Set of tasks -
- a) Answer these questions from the review:
(i) At which theatre did the writer see the play?
(ii) What name does the playwright give to Act Two?
(iii) What did Kathleen Turner do at the curtain call?
- b) Decide whether each statement agrees with the review, answering yes or no and quoting the words that settle it:
(i) The writer attended the production with a couple of playwright friends.
(ii) The writer considers the script itself a poor piece of work.
(iii) Bill Irwin played the role of George.

Exercise text -
Lee Wochner: Writer. Director. Writing instructor. Thinker about things.


Blog

Walpurgis-nicht

woolfturner.jpgOn Friday night I saw “Who’s Afraid of Virginia Woolf?” at the Ahmanson Theatre with a couple of playwright friends. I’ve often heard this play referred to as a “descent into Hell” — and that pretty much sums up my feelings about this production, which over the course of three acts slid from mediocrity into the pit.

Mind you, I love this play. The script remains an inspiration. But I didn’t love much of what I saw in the production.

woolfirwin.jpgWhat’s wrong with it? Well, as Terence noted drily when George (Bill Irwin) is trying to strangle his wife (Kathleen Turner) in the second act, “I don’t think this violence should be comic.” Indeed not. Act Two is called, by the playwright, “Walpurgisnacht,” which conjures a night of revels, debauchery, decadence, and abandon — a combination of a pagan rite and an unfortunate run-in with the devil (as in Faust). Here what we had was a performance that alternated between strangely muted and bizarrely affected. The last time I saw such physical action so badly executed was 13 years ago when it took an elderly Jason Robards about nine months of stage time to get ready to take a fall that we all saw coming. Similarly, when George is pulled away and knocked over by his younger rival, the fall taken by Irwin, an aging clown I greatly admire, was purely comedic. Rather than a tragic look into the ugly compromises infecting a long-term marriage, what we got was a comic look of judgment on people who ought to no better — something straight out of F. Scott Fitzgerald’s “The Baby Party.”

At the curtain call, after she has slipped from the Ottoman in a patently false manner in the end of Act Three, Kathleen Turner wiped away tears as though overcome by the loss of her phantasmagoric child. I don’t know what she found so moving, and can only wish I had shared in some of it.

[Saved entries]

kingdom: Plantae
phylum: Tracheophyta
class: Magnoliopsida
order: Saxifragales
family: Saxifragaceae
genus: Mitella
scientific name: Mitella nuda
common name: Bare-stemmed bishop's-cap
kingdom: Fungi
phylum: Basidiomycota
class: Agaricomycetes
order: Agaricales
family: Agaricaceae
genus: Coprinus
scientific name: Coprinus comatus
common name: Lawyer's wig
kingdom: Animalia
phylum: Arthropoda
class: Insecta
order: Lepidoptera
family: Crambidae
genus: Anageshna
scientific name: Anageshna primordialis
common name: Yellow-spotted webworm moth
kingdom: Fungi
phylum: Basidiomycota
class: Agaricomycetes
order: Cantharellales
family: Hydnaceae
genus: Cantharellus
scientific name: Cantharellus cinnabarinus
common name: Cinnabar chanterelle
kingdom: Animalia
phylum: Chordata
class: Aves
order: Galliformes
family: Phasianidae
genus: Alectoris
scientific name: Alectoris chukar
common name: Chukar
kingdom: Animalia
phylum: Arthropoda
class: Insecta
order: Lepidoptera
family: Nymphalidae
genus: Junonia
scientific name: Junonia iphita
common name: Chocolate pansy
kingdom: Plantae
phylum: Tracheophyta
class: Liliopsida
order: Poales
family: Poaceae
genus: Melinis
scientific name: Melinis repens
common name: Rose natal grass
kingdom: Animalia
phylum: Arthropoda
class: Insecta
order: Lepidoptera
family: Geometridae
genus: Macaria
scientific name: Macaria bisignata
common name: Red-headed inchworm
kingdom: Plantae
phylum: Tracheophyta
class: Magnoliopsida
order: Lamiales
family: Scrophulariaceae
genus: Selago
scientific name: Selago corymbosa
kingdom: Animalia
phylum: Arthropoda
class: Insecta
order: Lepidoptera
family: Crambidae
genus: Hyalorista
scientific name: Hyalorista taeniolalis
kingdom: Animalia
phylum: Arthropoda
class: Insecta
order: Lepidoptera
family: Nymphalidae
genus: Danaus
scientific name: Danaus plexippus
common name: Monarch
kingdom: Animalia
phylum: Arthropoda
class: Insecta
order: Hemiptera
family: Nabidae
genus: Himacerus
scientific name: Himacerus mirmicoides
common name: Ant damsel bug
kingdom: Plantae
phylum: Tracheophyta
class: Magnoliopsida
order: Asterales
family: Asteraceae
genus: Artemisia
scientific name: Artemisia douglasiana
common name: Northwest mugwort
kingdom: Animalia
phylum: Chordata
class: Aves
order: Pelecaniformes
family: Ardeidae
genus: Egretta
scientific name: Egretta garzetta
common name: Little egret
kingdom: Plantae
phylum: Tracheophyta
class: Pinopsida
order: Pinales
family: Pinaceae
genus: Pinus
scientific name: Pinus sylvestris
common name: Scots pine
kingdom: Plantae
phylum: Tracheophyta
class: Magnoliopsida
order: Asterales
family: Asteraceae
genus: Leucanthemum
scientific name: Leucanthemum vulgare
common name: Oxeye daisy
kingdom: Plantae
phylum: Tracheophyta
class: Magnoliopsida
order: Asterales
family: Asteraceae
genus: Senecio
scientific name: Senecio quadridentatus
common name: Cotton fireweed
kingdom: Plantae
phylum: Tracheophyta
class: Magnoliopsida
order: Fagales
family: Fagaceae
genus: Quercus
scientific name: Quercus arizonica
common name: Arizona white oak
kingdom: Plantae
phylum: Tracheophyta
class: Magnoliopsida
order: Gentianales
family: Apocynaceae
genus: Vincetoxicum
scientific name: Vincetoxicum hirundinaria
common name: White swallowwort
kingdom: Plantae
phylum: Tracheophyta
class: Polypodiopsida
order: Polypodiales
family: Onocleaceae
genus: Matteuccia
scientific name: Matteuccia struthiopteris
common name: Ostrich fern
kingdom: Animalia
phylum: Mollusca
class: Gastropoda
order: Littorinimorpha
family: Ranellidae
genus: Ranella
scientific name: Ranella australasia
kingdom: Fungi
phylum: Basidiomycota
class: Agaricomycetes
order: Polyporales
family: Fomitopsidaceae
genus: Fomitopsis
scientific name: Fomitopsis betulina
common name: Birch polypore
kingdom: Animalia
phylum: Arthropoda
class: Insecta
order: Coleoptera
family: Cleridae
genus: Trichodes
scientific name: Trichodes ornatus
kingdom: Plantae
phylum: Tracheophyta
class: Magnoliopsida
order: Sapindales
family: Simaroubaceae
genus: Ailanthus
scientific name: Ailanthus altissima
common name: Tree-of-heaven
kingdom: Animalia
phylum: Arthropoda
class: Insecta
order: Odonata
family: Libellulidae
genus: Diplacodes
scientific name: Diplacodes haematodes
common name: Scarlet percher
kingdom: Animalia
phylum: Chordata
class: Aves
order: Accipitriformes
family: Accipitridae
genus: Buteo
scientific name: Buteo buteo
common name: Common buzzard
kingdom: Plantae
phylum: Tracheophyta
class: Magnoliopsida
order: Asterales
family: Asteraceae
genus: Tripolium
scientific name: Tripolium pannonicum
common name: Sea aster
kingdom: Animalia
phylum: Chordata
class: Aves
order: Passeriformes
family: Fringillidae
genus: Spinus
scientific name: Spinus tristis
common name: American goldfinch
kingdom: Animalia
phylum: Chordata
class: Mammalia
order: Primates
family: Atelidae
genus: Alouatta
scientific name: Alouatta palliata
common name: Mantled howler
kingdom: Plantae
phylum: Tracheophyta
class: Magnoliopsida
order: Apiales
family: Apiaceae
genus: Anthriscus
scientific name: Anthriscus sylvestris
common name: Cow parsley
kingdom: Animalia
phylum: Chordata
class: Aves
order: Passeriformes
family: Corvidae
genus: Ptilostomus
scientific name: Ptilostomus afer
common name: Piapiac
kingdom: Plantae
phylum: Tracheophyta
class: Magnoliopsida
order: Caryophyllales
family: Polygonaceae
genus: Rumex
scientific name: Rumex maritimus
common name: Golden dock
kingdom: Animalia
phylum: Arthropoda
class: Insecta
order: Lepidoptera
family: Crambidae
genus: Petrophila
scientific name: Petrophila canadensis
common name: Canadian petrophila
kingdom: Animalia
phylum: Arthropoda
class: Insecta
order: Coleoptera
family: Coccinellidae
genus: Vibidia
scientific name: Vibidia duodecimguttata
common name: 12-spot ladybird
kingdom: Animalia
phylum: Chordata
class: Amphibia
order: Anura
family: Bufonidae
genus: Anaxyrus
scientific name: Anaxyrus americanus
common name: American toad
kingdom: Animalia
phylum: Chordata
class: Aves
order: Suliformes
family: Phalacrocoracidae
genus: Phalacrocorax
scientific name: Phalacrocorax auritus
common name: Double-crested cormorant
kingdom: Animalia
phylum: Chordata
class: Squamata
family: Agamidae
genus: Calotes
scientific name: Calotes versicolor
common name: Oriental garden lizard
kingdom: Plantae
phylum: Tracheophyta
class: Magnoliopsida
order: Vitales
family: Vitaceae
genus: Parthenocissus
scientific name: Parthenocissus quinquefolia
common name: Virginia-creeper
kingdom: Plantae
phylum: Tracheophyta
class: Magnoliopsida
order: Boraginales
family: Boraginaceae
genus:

Answers to each task -
- a)
(i) The Ahmanson Theatre.
(ii) "Walpurgisnacht."
(iii) She wiped away tears.

- b)
(i) Yes: "with a couple of playwright friends"
(ii) No: "The script remains an inspiration."
(iii) Yes: "George (Bill Irwin)"